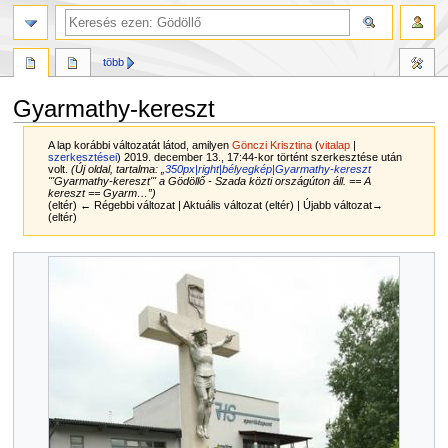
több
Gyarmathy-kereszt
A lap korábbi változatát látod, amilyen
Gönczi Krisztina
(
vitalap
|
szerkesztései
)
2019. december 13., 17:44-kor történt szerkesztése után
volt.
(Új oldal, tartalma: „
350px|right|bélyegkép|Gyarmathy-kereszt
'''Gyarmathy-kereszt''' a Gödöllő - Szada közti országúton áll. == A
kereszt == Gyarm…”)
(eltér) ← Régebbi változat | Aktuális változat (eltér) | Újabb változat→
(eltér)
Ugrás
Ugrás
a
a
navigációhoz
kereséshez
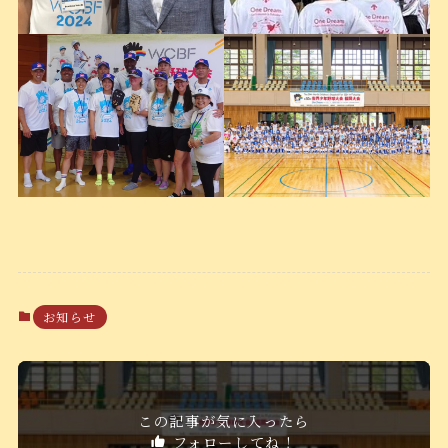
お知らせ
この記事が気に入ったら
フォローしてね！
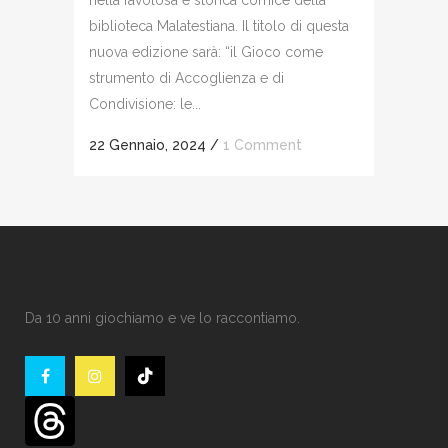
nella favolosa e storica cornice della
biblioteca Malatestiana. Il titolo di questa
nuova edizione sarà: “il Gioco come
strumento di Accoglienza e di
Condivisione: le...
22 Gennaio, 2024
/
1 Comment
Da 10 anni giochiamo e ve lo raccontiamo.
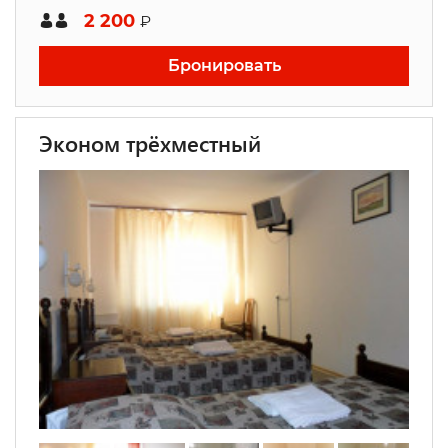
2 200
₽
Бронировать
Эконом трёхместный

————————

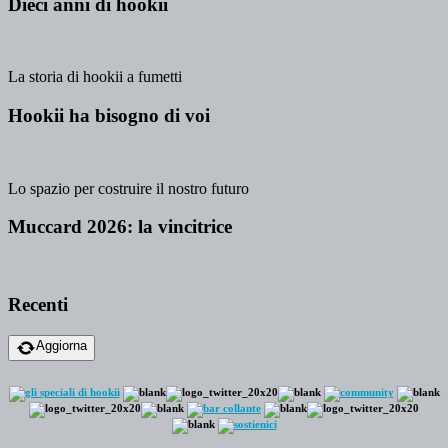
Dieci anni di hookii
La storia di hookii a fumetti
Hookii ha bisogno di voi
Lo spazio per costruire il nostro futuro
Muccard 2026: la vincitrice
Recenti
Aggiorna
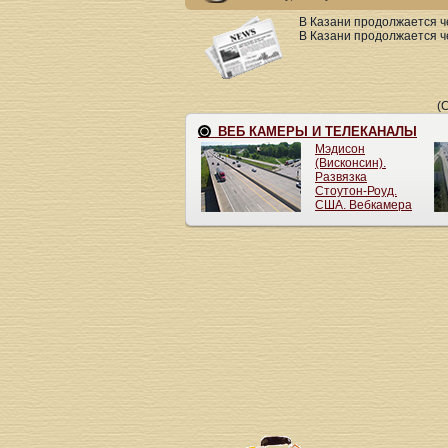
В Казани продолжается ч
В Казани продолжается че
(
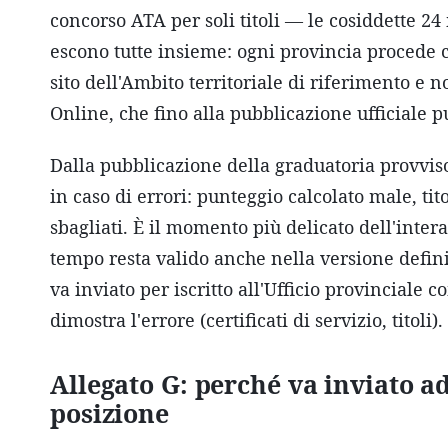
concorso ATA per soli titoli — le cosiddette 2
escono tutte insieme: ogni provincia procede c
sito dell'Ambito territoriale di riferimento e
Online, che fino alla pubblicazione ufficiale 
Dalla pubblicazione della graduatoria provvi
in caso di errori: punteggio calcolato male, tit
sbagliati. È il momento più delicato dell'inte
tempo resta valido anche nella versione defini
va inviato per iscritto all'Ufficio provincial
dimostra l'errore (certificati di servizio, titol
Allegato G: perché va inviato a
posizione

————————

Count the lines in the records above that contain the string "anni". Reply with the number alone.

### Expected answer
2